Manchester Conference Tapestry panel. Photo: © Quaker Tapestry.
Time for change?
Michael Long asks whether it is time for some shape shifting
In Manchester Quaker Meeting House, which was the venue recently for Meeting for Sufferings, there is a striking image: a tapestry panel that depicts a major event in the history of nineteenth century Quakerism. The panel celebrates the Manchester Conference held in 1895 when some thousand Friends gathered in the city.
Our Society, at that time, faced the challenges of falling membership, changing demographics and generational divide. It was middle class through and through.
The Society was insular, fixed in its beliefs, sticking to scriptural and not spiritual revelation. Friends were sceptical of science. The Society was looking too much inwardly and not enough outwardly.
The Manchester Conference challenged the old thinking, and this caused a certain amount of distress to some Friends.
John Wilhelm Rowntree, who was twenty-seven years old at the time, said: ‘Friends are not bound by a heritage of creeds, and need not break with their great past to put themselves in touch with the present.’
John Rowntree envisioned a revitalised faith ‘deeper in its basis, clearer in its vision, broader in its charity… and as warm in its love’ rising out of the ‘seeming chaos’ of the modern world. Sadly, he died ten years later at the age of just thirty-six.
Frances Thompson also spoke at the Manchester Conference. She said: ‘God’s Truth is given for every age and it is our duty to welcome the Light which may just be reaching us.’
A fuller quote, which is recorded in American Quaker Chuck Fager’s excellent retelling of the Manchester Conference, is interesting:
Friends, of all people, should hail with joy the thought that knowledge of all kinds is progressive, that the Divine revelation to man is not finished, but ever unfolding, that for every age the manna of God’s truth is given, and that it is our inestimable privilege to, as well as our duty to, welcome the Light which may just be reaching us, as from some till now unseen, though none the less fixed star of Heaven. Nay more, we are guilty if we shut our eyes to it, and prefer to live by the Light vouchsafed to an earlier age.
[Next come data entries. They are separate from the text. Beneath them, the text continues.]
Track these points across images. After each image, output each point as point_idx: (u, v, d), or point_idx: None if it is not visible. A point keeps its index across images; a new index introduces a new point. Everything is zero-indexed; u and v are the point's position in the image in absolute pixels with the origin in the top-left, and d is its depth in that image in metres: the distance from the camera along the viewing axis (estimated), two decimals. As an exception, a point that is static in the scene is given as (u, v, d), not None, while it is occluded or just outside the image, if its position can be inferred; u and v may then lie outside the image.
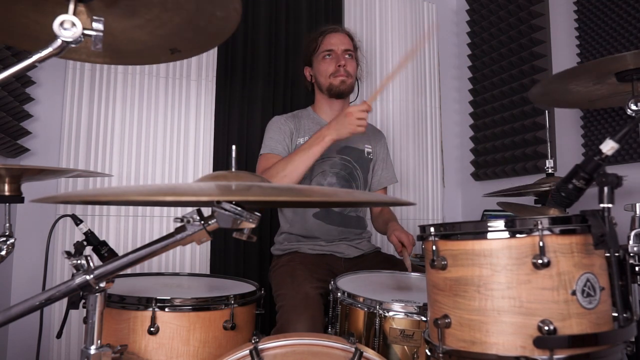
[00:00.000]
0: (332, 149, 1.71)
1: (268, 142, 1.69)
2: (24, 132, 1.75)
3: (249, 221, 0.67)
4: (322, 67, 1.71)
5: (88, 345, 0.70)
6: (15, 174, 0.98)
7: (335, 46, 1.71)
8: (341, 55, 1.70)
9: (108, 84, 1.92)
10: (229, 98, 2.09)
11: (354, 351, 0.83)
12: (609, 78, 1.05)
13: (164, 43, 0.91)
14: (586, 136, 1.78)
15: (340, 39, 1.73)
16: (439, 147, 2.57)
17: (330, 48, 1.71)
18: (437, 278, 0.79)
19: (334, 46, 1.71)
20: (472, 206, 2.51)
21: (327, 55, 1.71)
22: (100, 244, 1.14)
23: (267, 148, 1.68)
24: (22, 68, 0.68)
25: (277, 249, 1.73)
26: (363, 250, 1.71)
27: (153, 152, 1.96)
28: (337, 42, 1.72)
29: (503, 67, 2.23)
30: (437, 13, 2.63)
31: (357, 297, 1.12)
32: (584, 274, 0.70)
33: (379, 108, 2.41)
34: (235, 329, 1.09)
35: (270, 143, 1.68)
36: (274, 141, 1.68)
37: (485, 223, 0.74)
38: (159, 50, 0.94)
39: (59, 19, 0.67)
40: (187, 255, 1.95)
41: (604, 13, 1.72)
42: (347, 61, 1.71)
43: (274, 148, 1.66)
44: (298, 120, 1.74)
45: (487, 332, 0.71)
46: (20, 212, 1.75)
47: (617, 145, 0.80)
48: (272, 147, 1.67)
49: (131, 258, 0.69)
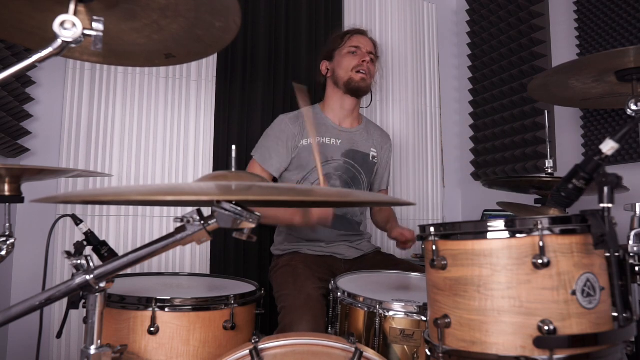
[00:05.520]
0: (337, 151, 1.71)
1: (262, 151, 1.69)
2: (24, 132, 1.74)
3: (249, 221, 0.67)
4: (346, 61, 1.72)
5: (88, 345, 0.70)
6: (15, 174, 0.98)
7: (362, 45, 1.74)
8: (366, 54, 1.73)
9: (108, 84, 1.92)
10: (229, 98, 2.09)
11: (354, 351, 0.83)
12: (608, 76, 1.05)
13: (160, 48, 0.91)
14: (586, 136, 1.78)
15: (367, 41, 1.78)
16: (439, 147, 2.57)
17: (358, 45, 1.74)
18: (437, 278, 0.79)
19: (361, 44, 1.74)
20: (472, 206, 2.51)
21: (353, 51, 1.73)
22: (100, 244, 1.14)
23: (259, 156, 1.69)
24: (22, 68, 0.68)
25: (277, 249, 1.73)
26: (363, 251, 1.71)
27: (153, 152, 1.96)
28: (364, 42, 1.76)
29: (503, 67, 2.22)
30: (437, 13, 2.63)
31: (357, 297, 1.12)
32: (584, 274, 0.70)
33: (379, 108, 2.41)
34: (235, 329, 1.09)
35: (264, 153, 1.68)
36: (268, 153, 1.67)
37: (485, 223, 0.74)
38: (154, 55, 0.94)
39: (59, 18, 0.67)
40: (187, 255, 1.95)
41: (604, 13, 1.72)
42: (370, 62, 1.73)
43: (265, 161, 1.67)
44: (303, 121, 1.73)
45: (487, 332, 0.71)
46: (20, 212, 1.75)
47: (617, 145, 0.80)
48: (265, 158, 1.67)
49: (131, 258, 0.69)
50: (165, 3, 0.79)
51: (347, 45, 1.74)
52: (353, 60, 1.71)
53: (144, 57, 0.97)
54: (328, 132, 1.72)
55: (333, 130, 1.73)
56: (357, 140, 1.76)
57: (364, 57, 1.71)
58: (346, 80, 1.70)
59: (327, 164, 1.68)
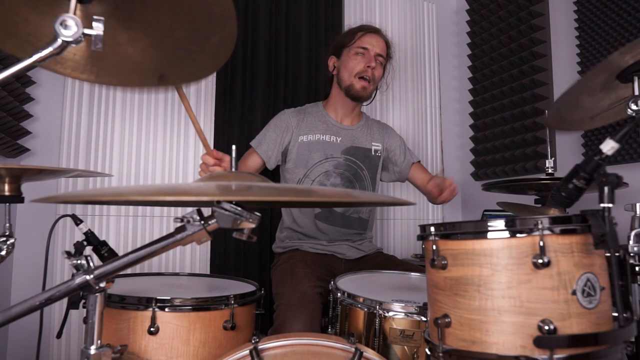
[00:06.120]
0: (336, 149, 1.71)
1: (259, 137, 1.72)
2: (24, 132, 1.75)
3: (249, 221, 0.67)
4: (351, 62, 1.68)
5: (88, 345, 0.70)
6: (15, 174, 0.98)
7: (371, 46, 1.68)
8: (373, 57, 1.68)
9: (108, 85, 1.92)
10: (229, 98, 2.09)
11: (354, 351, 0.83)
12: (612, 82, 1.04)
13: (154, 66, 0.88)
14: (586, 136, 1.78)
15: (378, 41, 1.71)
16: (439, 147, 2.57)
17: (366, 46, 1.68)
18: (437, 277, 0.79)
19: (369, 45, 1.68)
20: (472, 206, 2.51)
21: (360, 52, 1.68)
22: (100, 244, 1.14)
23: (256, 142, 1.71)
24: (22, 68, 0.68)
25: (279, 247, 1.73)
26: (364, 252, 1.71)
27: (153, 152, 1.96)
28: (374, 43, 1.69)
29: (503, 67, 2.23)
30: (437, 13, 2.63)
31: (357, 297, 1.11)
32: (584, 273, 0.70)
33: (379, 108, 2.41)
34: (235, 329, 1.09)
35: (260, 138, 1.70)
36: (263, 137, 1.70)
37: (485, 223, 0.74)
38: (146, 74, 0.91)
39: (59, 18, 0.67)
40: (187, 255, 1.95)
41: (604, 13, 1.72)
42: (376, 66, 1.68)
43: (259, 145, 1.69)
44: (303, 117, 1.73)
45: (487, 331, 0.71)
46: (20, 212, 1.75)
47: (617, 145, 0.80)
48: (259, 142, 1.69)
49: (131, 258, 0.69)
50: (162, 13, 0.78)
51: (356, 45, 1.69)
52: (359, 64, 1.67)
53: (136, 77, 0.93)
54: (328, 130, 1.72)
55: (333, 128, 1.73)
56: (358, 137, 1.76)
57: (370, 62, 1.66)
58: (348, 84, 1.68)
59: (327, 161, 1.68)
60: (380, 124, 1.89)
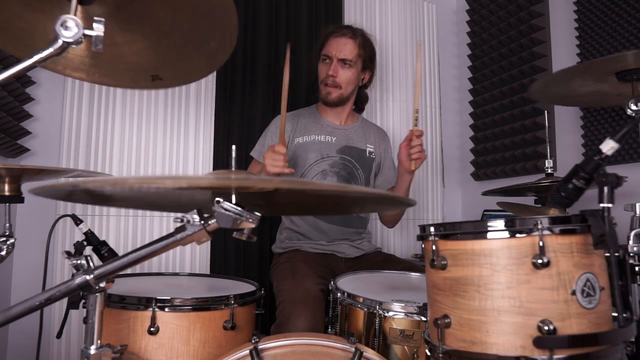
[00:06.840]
0: (332, 148, 1.72)
1: (259, 148, 1.71)
2: (24, 132, 1.75)
3: (249, 221, 0.67)
4: (319, 69, 1.72)
5: (88, 345, 0.70)
6: (15, 174, 0.98)
7: (335, 51, 1.65)
8: (335, 64, 1.64)
9: (108, 84, 1.92)
10: (229, 98, 2.09)
11: (354, 351, 0.83)
12: (609, 77, 1.05)
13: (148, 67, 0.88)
14: (586, 136, 1.78)
15: (341, 44, 1.65)
16: (439, 147, 2.57)
17: (327, 54, 1.67)
18: (437, 278, 0.79)
19: (330, 52, 1.66)
20: (472, 206, 2.51)
21: (325, 59, 1.69)
22: (100, 244, 1.14)
23: (257, 153, 1.72)
24: (22, 68, 0.68)
25: (278, 247, 1.73)
26: (364, 250, 1.71)
27: (153, 152, 1.96)
28: (337, 47, 1.65)
29: (503, 67, 2.22)
30: (437, 13, 2.63)
31: (357, 297, 1.12)
32: (583, 273, 0.70)
33: (378, 108, 2.41)
34: (235, 329, 1.09)
35: (261, 150, 1.69)
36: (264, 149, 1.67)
37: (485, 223, 0.74)
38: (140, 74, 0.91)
39: (60, 19, 0.67)
40: (187, 255, 1.95)
41: (604, 13, 1.72)
42: (341, 71, 1.65)
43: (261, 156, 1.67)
44: (297, 120, 1.75)
45: (487, 332, 0.71)
46: (20, 212, 1.74)
47: (617, 145, 0.80)
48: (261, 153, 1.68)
49: (131, 258, 0.69)
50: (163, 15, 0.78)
51: (322, 53, 1.69)
52: (322, 72, 1.69)
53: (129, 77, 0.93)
54: (323, 130, 1.74)
55: (327, 128, 1.75)
56: (353, 137, 1.77)
57: (329, 70, 1.63)
58: (319, 91, 1.71)
59: (323, 161, 1.69)
60: (379, 129, 1.89)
Is our Society today challenged as Friends in the 1890s were challenged?
There was a seminal shift in our structures out of the RECAST report (Representation, Communications and Accountability in our Structures), which went before Yearly Meeting in 2005. Memorable changes included the requirement to register as charities, the introduction of trustees and the laying down of General Meetings in England.
Less well-remembered, RECAST also advocated the amalgamation or dividing of Area Meetings, freedom for Friends to make flexible arrangements for business and social contacts between different Local and Area Meetings, and an emphasis on Meetings as communities and families of Friends.
A recent event at Woodbrooke, the Quaker study centre in Birmingham, brought together Friends from many different areas of activity. The Quaker Life Representative Council is made up from seventy Area Meetings, and they were joined at this gathering by Quaker Life Central Committee, Quaker Life staff and a veritable rookery of clerks: the recording clerk, Yearly Meeting clerk, the trustees clerk, the Meeting for Sufferings clerk and the co-clerks of Quaker Life Central Committee.
During the gathering Friends tested how we practice our 360 years of Quaker heritage and how we could sustain our Society through the twenty-first century. Our central committee framework guides the practical services from Friends House to ourselves and to the outside world that our Society has discerned it is able to provide. Are we confident that framework is fit for its purpose today and is it sustainable into the next century?
Do we still need to ‘see each other’s faces’ for every meeting? Can we sustain the cost of serving about forty-five Yearly Meeting committees to which Friends are appointed? Are we future-proofing our structures by making more creative and dynamic use of the opportunities which current and future cost-effective communication technologies offer? Do our Central Committees and their separate strategies join up into an effective oneness?
Do our Area and Local Meeting structures support our beliefs, our concerns and our purpose? Or are we serving our structures at the expense of what we could be experiencing and what we could be doing? What gets in the way?
How creative can we be in how we do our business? Do we burden ourselves with responsibilities we could manage better without, or by sharing roles between Local Meetings or with neighbouring Area Meetings? Could Area Meetings become partners or combine with neighbouring Area Meetings?
What can we let go? Are we liberated enough to be able to change? What new Light can we learn from other Local and Area Meetings in our Yearly Meeting? What can we discover in the ways and means of other Yearly Meetings and their pathways to spiritual growth, Quaker practice and community service?
By sharing and listening to our stories we might yet know that we can be open for transformation – shape shifting – and that our experiential life as Quakers and Meetings can be fulfilling and sustainable.